When I woke up, the sky was pale and clear in Florence. Empty suitcases and scattered pieces of my time here call out to me and remind me that soon this bed will no longer be mine. I heard my roommate Katie turn the stove on to make the coffee this morning and shuffled out in my slippers to meet her and the morning. She waved, her arm still heavy with sleep and eyes that told me they were not ready to see daylight just yet. Coffee comes first, then the brioche, and then a piece of fruit…force, maybe. I mull over my day’s labors in my head, still foggy with dreams and good-byes all said last night and over the last few days. Some by train, some by plane, some to stay behind in the Italy I’ve come to know.
I can say easily that I came with heartache and left in love…and with a cold too, apparently. Where did the time go? It must have passed me while I was climbing up to San Miniato or taking the train with Rosie, Ali, Haley, and Louisa to Viareggio. Maybe it passed me on my run to meet Mariel and Ali at the Duomo…when I was already twenty minutes late….or maybe time was an insane bicyclist that sped by Katie, Haley on their walk back home from Full Up. It was time well spent, sitting in a sunny park with Marcin or laughing about Leonardo with Marco and Micah. Time well noted as Katie and I hear “Bambine! Pronto!” at eight o’clock and know its time for another Italian meal with chef Mauro and the loving social commentator, Medy. Time forgotten when I arrived fifteen minutes late to Italian with Liz, Annie and Tiffany every single day I can remember.

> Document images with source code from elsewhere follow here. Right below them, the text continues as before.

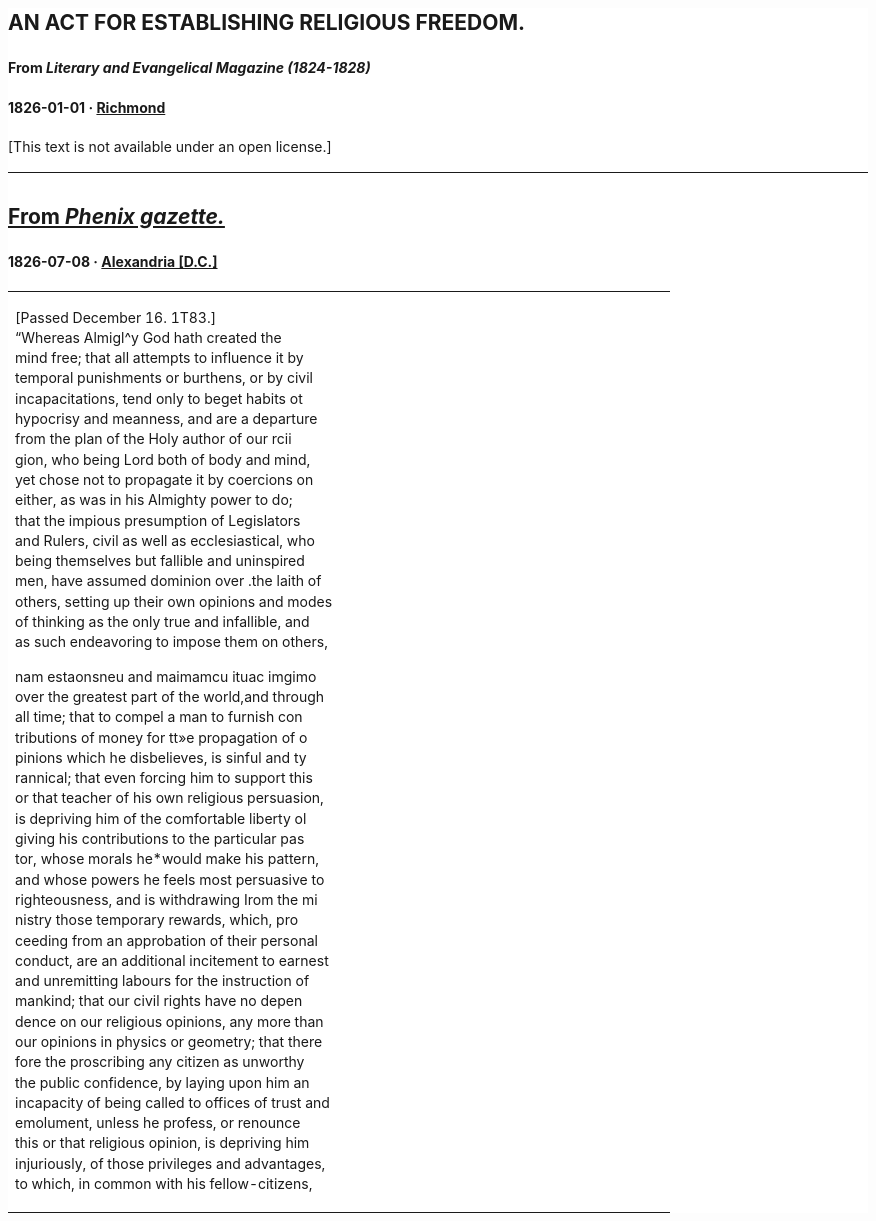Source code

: 
## AN ACT FOR ESTABLISHING RELIGIOUS FREEDOM.

#### From _Literary and Evangelical Magazine (1824-1828)_

#### 1826-01-01 &middot; [Richmond](http://dbpedia.org/resource/Richmond%2C_Virginia)

[This text is not available under an open license.]

---

## [From _Phenix gazette._](https://www.loc.gov/resource/sn85025006/1826-07-08/ed-1/?sp=2)

#### 1826-07-08 &middot; [Alexandria [D.C.]](http://dbpedia.org/resource/Alexandria%2C_Virginia)

<table style="width: 100%;"><tr><td style="width: 50%">

  
[Passed December 16. 1T83.]  
“Whereas Almigl^y God hath created the  
mind free; that all attempts to influence it by  
temporal punishments or burthens, or by civil  
incapacitations, tend only to beget habits ot  
hypocrisy and meanness, and are a departure  
from the plan of the Holy author of our rcii  
gion, who being Lord both of body and mind,  
yet chose not to propagate it by coercions on  
either, as was in his Almighty power to do;  
that the impious presumption of Legislators  
and Rulers, civil as well as ecclesiastical, who  
being themselves but fallible and uninspired  
men, have assumed dominion over .the laith of  
others, setting up their own opinions and modes  
of thinking as the only true and infallible, and  
as such endeavoring to impose them on others,  
  
nam estaonsneu and maimamcu ituac imgimo  
over the greatest part of the world,and through  
all time; that to compel a man to furnish con­  
tributions of money for tt»e propagation of o­  
pinions which he disbelieves, is sinful and ty­  
rannical; that even forcing him to support this  
or that teacher of his own religious persuasion,  
is depriving him of the comfortable liberty ol  
giving his contributions to the particular pas­  
tor, whose morals he*would make his pattern,  
and whose powers he feels most persuasive to  
righteousness, and is withdrawing Irom the mi­  
nistry those temporary rewards, which, pro­  
ceeding from an approbation of their personal  
conduct, are an additional incitement to earnest  
and unremitting labours for the instruction of  
mankind; that our civil rights have no depen­  
dence on our religious opinions, any more than  
our opinions in physics or geometry; that there­  
fore the proscribing any citizen as unworthy  
the public confidence, by laying upon him an  
incapacity of being called to offices of trust and  
emolument, unless he profess, or renounce  
this or that religious opinion, is depriving him  
injuriously, of those privileges and advantages,  
to which, in common with his fellow-citizens,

The full weight of this program ending hit me hardest this morning. It’s in these peaceful hours that I can hear my host parents snoring in their bedroom and the click of stove-top coming to life. The hum of a light as Katie switches on the bathroom light. These sounds and their makers will be memories in just a few hours. It’s the way my days come to life in a certain place and with certain people, that is the heaviest and one of the most meaningful pieces of wherever I go.
I’ll be staying here for a few more days with my dad, but the people who’ve woven the tapestries of my time here are scattering all over the home country. I think of what waits for me at home and tasks yet to be done in my last year of a child’s education. Let’s be honest, college students are just big kids until they graduate. I don’t know where I’ll be in two years time or who I will be with, but I hope its where I want to be and with those who love me. Here, in Florence, I was where I wanted to be and with those who grew to love me and I them. Yes, we’ll be all over the US…but it’s a skype date, plane ride, phone call, long drive away from one another. Who knows? We may find ourselves all brought together again someday. I carry you all in my heart.
My time here has been a novel unto itself…and maybe that’s what it will become for me, a novel I write. For now, I’ll stick to the songs I write about loves made, people met, rules broken, and those I’ve lost and cannot forget. Cara Firenze, tu sei sempre in mio cuore e, spero, che io sono sempre parte di te. Arrivederci, Firenze…a dopo. Parting is such sweet sorrow.